1681 Georg Philipp Telemann – German composer (d.1767); one of the most prolific composers in history; to date, there is no complete catalogue of his gigantic output.

1727 Johann Gottlieb Goldberg baptized – German composer and harpsichordist (d.1756); famous for lending his name to—and probably the first performer of—J. S. Bach's Goldberg Variations; although Goldberg would only have been 14 at the time Bach wrote the music in 1741, he was already a widely-respected harpsichordist.

1804 Johann Strauss Sr. – Austrian composer (d.1849); composer of the Radetzky March, and head of the musical dynasty that included his sons Johann Jr., Josef and Eduard.

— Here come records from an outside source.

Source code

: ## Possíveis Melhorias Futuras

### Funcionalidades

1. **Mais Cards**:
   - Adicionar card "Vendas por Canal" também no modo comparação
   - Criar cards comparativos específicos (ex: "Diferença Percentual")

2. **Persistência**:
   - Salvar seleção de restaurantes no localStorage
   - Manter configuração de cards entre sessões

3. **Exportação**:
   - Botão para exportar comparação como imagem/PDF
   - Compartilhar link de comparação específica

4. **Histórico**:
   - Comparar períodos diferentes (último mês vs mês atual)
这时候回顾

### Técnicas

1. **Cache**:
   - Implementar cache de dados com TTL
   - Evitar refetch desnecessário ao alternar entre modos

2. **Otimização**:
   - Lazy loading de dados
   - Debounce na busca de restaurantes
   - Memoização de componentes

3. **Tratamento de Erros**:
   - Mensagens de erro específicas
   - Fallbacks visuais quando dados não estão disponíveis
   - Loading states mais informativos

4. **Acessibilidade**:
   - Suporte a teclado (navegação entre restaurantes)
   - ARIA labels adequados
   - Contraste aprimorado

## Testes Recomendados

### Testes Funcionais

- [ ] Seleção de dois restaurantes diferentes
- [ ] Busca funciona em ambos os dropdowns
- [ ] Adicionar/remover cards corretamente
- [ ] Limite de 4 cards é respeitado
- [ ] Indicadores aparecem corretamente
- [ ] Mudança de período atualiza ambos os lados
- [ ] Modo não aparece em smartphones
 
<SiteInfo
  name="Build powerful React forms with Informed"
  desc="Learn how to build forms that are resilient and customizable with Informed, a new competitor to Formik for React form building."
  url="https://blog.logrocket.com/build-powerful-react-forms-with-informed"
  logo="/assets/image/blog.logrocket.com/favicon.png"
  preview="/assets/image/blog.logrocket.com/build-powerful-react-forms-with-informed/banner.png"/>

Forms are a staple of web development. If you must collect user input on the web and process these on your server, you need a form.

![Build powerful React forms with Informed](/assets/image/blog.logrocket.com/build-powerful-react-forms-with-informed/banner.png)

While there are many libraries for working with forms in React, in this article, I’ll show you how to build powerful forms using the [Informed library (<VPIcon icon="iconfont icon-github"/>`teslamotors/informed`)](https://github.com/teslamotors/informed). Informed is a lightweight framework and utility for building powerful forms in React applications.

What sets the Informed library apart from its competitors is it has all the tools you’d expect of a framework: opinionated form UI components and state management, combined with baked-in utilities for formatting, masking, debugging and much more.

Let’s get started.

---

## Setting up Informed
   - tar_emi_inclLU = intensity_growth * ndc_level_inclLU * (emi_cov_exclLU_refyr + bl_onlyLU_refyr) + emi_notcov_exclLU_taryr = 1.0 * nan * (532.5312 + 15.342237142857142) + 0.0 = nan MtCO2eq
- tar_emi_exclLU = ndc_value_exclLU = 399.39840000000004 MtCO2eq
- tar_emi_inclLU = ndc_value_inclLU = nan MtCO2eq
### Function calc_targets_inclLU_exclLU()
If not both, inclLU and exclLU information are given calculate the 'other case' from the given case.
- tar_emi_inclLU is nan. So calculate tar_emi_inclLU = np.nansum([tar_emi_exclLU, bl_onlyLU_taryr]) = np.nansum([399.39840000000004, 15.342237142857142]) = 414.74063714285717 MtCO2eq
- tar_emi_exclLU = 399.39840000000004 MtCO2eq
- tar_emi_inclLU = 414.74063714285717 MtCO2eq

1824 first performance of Franz Schubert’s String Quartet No. 13 ‘Rosamunde’ in Vienna, by the Schuppanzigh Quartet; published the following September, this was the only chamber work of Schubert's published in his lifetime.

1847 premiere of Giuseppe Verdi’s opera Macbeth, in Florence at the Teatro della Pergola; almost 20 years later, revised and expanded in a French version and given in Paris on April 19th 1865.

1885 premiere of Gilbert & Sullivan's The Mikado in London where it ran at the Savoy Theater for 672 performances, the second longest run for any work of musical theater and one of the longest runs of any theater piece up to that time.

2001 first performance of Richard Danielpour’s Cello Concerto No. 2 ‘Through the Ancient Valley’ by the New York Philharmonic, Kurt Masur conducting, with soloist Yo-Yo Ma.